Aucun n'est sympathique. Tous sont également ridicules. C'est voulu. Je ne voulais pas qu'on prenne parti pour l'un ou l'autre — ils sont tous méprisables à leur manière. Leur seul point commun : le mépris de celui qui ne leur ressemble pas. Et leur seule obsession : une table. Pas la nourriture, pas le plaisir du repas. Non : LA table, celle qui distingue, celle qui montre qu'on a SA place dans le monde.


Firmin, le maître d'hôtel

Le maître d'hôtel, Firmin, est le personnage clé de la pièce. Il incarne la dignité du travailleur. Toute la pièce, il reste poli, obséquieux même, malgré les insultes ("l'arpette !"). Il tente de calmer le jeu, de protéger Monsieur Simple sans trahir sa position. Il répète "Madame la Marquise" avec une patience infinie, supporte les caprices, les humiliations.

Et puis, à la fin, il explose. "Monsieur Simple est multimillionnaire et il vous emmerde." Cette phrase, c'est la revanche de tous ceux qui servent en silence. Firmin dit tout haut ce que des millions de serveurs, employés, travailleurs pensent tout bas face à l'arrogance des clients "de qualité". C'est cathartique. Le public applaudit.

Firmin, c'est aussi la complicité silencieuse. On comprend peu à peu qu'il SAVAIT qui était Monsieur Simple. Il le protégeait. Il attendait le bon moment. Quand les snobs se vautrent sur la table, quand ils perdent toute dignité, alors seulement Firmin révèle la vérité. Justice est faite.


Monsieur Simple, ou l'élégance du silence

Monsieur Simple ne dit qu'un mot dans toute la pièce : "Merci". Le reste du temps, il lit le menu, reste de marbre, observe. Pendant que les autres hurlent leurs titres, lui se tait. Cette économie de parole est une leçon de théâtre : le silence, sur scène, est souvent plus puissant que le verbe.

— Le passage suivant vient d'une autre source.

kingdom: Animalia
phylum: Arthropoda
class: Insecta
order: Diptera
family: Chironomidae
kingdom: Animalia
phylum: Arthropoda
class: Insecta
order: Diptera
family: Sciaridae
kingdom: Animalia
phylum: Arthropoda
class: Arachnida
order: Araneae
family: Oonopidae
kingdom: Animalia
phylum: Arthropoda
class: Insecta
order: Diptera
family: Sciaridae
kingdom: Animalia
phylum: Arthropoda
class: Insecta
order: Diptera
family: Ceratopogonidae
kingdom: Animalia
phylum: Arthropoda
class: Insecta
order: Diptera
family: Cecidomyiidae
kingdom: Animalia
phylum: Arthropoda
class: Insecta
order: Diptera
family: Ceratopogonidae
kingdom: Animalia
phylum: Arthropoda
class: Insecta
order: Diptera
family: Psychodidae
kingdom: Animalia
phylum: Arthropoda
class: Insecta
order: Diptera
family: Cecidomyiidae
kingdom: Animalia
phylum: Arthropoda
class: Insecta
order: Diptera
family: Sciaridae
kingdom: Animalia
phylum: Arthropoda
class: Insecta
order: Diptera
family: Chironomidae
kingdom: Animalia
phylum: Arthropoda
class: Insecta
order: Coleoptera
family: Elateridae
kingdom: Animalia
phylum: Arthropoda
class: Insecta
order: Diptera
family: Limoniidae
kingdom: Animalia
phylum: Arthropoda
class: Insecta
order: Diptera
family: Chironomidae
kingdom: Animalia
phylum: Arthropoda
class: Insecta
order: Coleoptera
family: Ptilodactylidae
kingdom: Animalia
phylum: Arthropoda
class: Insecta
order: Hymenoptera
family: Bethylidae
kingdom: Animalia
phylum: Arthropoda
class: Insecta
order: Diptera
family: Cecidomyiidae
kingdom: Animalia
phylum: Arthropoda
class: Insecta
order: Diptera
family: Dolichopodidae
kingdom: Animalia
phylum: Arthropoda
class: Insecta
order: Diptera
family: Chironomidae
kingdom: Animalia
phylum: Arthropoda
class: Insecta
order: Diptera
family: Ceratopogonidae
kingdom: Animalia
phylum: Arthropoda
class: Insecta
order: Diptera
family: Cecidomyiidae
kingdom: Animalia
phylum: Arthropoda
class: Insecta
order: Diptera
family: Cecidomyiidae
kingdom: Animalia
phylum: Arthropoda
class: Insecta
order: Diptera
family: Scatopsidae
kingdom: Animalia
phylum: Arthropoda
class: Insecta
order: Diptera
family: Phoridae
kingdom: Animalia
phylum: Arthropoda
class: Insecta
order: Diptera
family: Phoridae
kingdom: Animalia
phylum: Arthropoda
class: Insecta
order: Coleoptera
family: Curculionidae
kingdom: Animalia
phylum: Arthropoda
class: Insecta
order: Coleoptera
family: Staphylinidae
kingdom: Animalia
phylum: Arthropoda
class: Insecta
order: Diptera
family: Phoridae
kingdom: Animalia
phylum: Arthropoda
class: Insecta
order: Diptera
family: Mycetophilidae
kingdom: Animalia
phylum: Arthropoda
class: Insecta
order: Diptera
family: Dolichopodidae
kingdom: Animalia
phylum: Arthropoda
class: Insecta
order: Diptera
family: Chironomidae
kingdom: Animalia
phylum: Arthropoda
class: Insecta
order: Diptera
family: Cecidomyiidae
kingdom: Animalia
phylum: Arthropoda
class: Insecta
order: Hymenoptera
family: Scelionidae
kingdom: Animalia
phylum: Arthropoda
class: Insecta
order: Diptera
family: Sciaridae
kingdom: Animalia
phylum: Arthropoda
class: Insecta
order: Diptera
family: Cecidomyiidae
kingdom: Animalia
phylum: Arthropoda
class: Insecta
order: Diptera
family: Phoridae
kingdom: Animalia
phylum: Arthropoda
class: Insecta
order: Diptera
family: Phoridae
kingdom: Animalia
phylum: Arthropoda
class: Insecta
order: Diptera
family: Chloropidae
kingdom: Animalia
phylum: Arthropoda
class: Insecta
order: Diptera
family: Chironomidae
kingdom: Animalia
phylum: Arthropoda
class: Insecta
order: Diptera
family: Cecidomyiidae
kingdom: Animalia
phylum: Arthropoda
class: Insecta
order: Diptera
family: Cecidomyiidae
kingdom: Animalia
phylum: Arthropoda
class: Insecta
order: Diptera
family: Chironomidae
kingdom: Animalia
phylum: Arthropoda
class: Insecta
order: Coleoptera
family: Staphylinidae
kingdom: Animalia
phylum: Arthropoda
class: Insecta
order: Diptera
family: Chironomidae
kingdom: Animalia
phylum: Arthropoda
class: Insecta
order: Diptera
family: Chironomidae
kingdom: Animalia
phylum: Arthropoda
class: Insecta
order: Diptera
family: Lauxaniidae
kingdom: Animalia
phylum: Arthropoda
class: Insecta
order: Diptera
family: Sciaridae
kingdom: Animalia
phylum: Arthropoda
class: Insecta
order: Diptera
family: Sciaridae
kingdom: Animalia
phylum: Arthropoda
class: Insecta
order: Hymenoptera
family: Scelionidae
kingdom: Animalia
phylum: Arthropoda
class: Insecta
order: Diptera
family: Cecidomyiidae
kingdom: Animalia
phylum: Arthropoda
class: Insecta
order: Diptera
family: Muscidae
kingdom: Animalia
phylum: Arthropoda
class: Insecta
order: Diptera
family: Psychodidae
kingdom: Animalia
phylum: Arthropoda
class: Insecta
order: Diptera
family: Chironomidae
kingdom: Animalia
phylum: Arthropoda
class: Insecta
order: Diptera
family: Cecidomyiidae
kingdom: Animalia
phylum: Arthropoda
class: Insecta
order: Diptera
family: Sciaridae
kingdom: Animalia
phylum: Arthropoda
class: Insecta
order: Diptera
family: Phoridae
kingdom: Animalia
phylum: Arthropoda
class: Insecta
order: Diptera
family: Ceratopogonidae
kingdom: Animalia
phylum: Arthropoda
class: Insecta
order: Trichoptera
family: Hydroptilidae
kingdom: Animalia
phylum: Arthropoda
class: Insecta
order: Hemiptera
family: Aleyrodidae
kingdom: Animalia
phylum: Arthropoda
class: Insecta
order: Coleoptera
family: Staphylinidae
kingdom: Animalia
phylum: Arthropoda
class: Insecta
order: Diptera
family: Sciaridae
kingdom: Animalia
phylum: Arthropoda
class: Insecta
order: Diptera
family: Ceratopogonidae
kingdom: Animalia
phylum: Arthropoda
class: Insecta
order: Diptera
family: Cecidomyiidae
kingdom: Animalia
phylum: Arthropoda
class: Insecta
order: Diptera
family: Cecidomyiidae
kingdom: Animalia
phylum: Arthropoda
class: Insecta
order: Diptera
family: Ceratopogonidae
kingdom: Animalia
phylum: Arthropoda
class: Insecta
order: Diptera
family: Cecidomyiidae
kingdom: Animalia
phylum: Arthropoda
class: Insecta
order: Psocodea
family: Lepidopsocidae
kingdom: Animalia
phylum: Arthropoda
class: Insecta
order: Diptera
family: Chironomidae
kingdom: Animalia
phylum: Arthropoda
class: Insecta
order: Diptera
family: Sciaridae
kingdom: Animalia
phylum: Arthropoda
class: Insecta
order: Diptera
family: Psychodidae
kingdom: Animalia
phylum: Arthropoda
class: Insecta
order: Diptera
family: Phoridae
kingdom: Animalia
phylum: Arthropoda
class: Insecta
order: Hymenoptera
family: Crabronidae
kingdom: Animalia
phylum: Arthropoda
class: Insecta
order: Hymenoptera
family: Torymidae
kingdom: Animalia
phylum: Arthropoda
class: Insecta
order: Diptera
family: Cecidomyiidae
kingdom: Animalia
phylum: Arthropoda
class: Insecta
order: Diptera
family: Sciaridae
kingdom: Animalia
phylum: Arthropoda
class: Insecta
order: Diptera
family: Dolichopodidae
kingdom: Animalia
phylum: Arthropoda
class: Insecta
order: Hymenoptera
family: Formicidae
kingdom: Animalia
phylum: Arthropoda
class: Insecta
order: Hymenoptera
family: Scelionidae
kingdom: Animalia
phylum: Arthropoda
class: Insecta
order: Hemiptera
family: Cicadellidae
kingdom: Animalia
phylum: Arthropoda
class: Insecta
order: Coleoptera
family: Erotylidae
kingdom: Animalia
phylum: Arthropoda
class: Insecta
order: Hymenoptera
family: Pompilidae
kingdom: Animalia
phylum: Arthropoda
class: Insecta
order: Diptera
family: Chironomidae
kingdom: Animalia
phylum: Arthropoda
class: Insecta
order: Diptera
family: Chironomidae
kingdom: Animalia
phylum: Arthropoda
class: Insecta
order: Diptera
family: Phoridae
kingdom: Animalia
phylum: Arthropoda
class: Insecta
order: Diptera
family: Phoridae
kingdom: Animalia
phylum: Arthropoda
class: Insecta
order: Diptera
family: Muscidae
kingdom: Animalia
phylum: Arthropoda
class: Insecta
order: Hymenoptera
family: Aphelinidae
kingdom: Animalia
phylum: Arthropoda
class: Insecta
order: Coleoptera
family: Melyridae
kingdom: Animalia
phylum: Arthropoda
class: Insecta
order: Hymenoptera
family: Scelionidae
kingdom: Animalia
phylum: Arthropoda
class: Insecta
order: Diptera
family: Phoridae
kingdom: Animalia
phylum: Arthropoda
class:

Monsieur Simple, c'est l'anti-snob par excellence. Il ne cherche pas à impressionner, ne brandit aucun titre, ne s'énerve pas face aux insultes. Il EST, simplement. Et c'est précisément cette simplicité qui rend le renversement final si jouissif. Les snobs parlent, parlent, parlent — lui agit. Il rachète le restaurant pendant qu'ils se disputent une chaise.

Le choix des Pompes Funèbres Internationales comme source de sa fortune n'est pas anodin. C'est un métier que les snobs considèrent comme "vulgaire", lié à la mort, au deuil, à ce qu'on préfère cacher. Mais c'est un métier UNIVERSEL — tout le monde meurt, nobles comme bourgeois, académiciens comme rentiers. Monsieur Simple a bâti sa fortune sur ce qui égalise tous les êtres humains : la mort. Ironie parfaite. Les snobs le méprisent, mais tous finiront par avoir besoin de ses services.


Une comédie visuelle

"Bien des salades" n'est pas qu'une pièce de texte. C'est aussi une comédie VISUELLE. La bataille pour la table doit être chorégraphiée comme une mêlée de rugby : chacun attrape ce qu'il peut (serviette, nappe, couverts, verres), la marquise se vautre littéralement sur la table, les vêtements se froissent, se déchirent. Chaos total. Puis, contraste absolu : Monsieur Simple revient en SILENCE, la table est remise en ordre, il s'assoit calmement, déploie sa serviette, la noue autour du cou (geste simple, quotidien), et commande. Calme après la tempête. Le silence après le vacarme.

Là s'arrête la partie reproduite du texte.